Après on m’a demandé de la rechanter, je ne m’en souvenais plus. Mot après mot, il a fallu reconstituer le puzzle. Kendji y a apporté l’étincelle de la jeunesse. En l’écoutant, je me revoyais sur le bateau en train de chanter, avec son talent en prime!

Autre chanson très symbolique: Le Grain de blé. Vous sentez-vous concerné par les questions environnementales?
Bien sûr. Même si ce n’est pas aussi marqué chez moi que chez Nicolas Hulot! je suis juste un modeste élément de cette nature et, en tant que tel, je la respecte infiniment. Mais je n’ai pas du tout envie d’être qualifié d’écologiste parce que je n’aime guère cette politisation-là.

Quant à cette chanson, Le Grain de blé, elle est presque biblique, par sa simplicité, son universalité. Je me suis rendu compte, en relisant le texte, qu’on peut la chanter dans tous les temples de toutes les religions. C’est un hymne à la tolérance.

Vous n’avez plus eu la possibilité de revenir en Algérie depuis votre départ en 1961. Caressez-vous, malgré tout, l’espoir d’y retourner ?
Je ne veux fermer aucune fenêtre, aucune porte pour l’avenir. Pour le moment je ne peux pas y aller, mais on ne sait jamais, si Dieu me prête vie, peut-être qu’avant de partir dans l’autre monde j’irai en Algérie. Et le jour où je serai dans l’autre monde, j’irai faire un tour dans ma patrie, ce paradis où la mer et le ciel se rejoignent.

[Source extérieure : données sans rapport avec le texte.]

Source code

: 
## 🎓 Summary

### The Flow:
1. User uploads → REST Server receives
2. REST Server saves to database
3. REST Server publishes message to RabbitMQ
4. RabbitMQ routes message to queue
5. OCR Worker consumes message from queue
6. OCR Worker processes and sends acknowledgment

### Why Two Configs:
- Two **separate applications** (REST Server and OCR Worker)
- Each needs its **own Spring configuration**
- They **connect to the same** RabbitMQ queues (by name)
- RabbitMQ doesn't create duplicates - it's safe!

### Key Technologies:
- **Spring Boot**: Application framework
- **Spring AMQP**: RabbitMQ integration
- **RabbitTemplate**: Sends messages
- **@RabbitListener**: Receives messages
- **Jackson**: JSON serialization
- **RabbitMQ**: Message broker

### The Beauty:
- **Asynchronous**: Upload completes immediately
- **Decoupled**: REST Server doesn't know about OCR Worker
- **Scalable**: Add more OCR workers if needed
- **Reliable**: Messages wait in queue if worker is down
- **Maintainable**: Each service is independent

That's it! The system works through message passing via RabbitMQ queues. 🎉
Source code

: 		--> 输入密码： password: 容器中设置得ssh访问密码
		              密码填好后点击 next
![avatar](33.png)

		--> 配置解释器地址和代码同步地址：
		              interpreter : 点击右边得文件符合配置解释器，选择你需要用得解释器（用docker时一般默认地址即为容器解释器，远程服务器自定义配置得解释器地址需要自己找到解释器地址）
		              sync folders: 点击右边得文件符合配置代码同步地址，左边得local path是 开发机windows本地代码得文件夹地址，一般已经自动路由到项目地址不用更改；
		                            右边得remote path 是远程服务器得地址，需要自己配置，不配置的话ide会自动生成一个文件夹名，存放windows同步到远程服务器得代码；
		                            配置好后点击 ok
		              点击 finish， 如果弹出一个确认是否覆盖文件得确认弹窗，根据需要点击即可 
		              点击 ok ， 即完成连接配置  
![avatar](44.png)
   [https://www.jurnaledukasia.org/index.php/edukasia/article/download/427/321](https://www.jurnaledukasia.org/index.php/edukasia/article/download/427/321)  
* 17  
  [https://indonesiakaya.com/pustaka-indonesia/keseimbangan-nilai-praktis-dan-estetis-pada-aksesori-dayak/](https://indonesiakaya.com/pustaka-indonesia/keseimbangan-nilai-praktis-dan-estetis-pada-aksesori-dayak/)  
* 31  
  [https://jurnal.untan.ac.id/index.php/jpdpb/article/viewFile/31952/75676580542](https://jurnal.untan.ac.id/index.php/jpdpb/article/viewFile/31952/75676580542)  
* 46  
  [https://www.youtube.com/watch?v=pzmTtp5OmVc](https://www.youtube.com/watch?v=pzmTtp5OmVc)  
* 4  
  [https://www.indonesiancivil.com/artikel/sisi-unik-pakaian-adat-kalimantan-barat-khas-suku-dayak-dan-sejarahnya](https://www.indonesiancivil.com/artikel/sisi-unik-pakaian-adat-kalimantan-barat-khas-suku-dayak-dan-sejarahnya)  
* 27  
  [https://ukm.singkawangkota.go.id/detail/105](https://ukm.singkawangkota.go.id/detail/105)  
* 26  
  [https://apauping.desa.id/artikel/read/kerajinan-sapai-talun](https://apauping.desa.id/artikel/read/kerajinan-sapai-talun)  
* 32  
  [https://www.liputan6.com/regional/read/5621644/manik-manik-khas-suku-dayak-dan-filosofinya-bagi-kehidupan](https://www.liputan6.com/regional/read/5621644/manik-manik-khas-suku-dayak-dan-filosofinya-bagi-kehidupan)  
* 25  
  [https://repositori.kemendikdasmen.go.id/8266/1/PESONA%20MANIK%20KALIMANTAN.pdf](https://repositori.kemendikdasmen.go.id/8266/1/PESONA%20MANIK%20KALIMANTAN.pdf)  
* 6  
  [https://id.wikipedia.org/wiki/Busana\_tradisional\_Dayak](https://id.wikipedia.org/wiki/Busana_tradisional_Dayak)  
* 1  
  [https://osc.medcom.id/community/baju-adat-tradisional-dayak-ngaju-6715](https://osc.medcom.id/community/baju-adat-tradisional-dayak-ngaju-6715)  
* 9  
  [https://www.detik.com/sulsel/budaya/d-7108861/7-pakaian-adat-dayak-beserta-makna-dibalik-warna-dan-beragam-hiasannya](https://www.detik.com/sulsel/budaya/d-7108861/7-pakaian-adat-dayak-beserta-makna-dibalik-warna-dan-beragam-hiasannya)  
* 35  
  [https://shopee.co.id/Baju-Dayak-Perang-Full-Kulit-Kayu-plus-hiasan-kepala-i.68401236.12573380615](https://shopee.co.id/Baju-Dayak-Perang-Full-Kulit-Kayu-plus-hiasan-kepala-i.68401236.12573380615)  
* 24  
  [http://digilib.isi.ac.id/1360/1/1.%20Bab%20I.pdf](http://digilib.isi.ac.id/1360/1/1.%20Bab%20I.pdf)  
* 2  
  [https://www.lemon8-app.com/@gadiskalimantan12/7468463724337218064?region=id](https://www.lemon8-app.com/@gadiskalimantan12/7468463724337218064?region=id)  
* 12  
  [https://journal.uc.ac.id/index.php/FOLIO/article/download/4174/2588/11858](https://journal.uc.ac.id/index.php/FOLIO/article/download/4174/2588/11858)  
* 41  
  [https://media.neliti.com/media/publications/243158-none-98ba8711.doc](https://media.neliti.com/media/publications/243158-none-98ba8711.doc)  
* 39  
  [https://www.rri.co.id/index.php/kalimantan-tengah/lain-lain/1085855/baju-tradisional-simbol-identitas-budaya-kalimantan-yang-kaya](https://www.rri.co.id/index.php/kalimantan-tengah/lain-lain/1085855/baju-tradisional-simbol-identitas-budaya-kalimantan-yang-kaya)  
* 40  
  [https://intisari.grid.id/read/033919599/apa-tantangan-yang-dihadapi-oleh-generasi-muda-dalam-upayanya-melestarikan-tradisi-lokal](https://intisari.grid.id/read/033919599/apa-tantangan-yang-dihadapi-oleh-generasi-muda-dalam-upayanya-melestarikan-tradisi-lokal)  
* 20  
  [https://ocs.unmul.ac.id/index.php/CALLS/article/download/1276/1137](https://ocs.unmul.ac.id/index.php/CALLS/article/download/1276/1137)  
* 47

« Louis Nucéra, qui faisait la critique du spectacle ce soir-là, a titré : Une étoile est née, Enrico Macias. »

Quand vous séjournez dans notre région, retrouvez-vous cette lumière-là?
C’est bien pour cela que j’ai jeté mon dévolu sur Saint-Tropez. Je me sens vraiment à l’aise dans cette région, d’autant que j’ai débuté à Nice. J’avais un oncle, tonton Gilbert, qui avait un restaurant à Nice: Le Saint Germain.Et j’ai fait mon premier spectacle, en 1962, à Saint-Raphaël, grâce à mon cousin Bibi qui était animateur à Radio Monte-Carlo. Il m’avait programmé dans ce concert dont la vedette était Gilbert Bécaud. Un mauvais souvenir au départ.Pour quelle raison?
Parce que lorsque je suis passé en première partie, les gens n’ont pas prêté attention à ce que je faisais, j’en avais les larmes aux yeux. Et heureusement, Line Monty, qui passait en vedette américaine ce soir-là, m’a fait revenir sur scène à ses côtés et on a fait un triomphe.

À tel point que Louis Nucéra, qui faisait la critique du spectacle ce soir-là, a titré: « Une étoile est née, Enrico Macias ». Et lors de ce spectacle, j’ai rencontré le chef d’orchestre Raymond Bernard, grâce auquel j’ai pu ensuite enregistrer mon premier disque à Paris.

Vous qui chantez Paris tu m’as pris dans tes bras, vous sentez-vous toujours exilé?
Aujourd’hui j’ai construit de nouvelles racines, mais celles que j’avais ont été coupées malgré tout. Et quand je vois d’autres exilés, des migrants, je ressens une profonde empathie à leur égard, puisque j’ai vécu la même chose.

Qu’aimeriez-vous que l’on retienne de vous?
Ma sincérité, mon authenticité et ma reconnaissance envers le public, qui ne m’a jamais lâché, et envers la providence qui m’a permis de durer jusqu’à présent.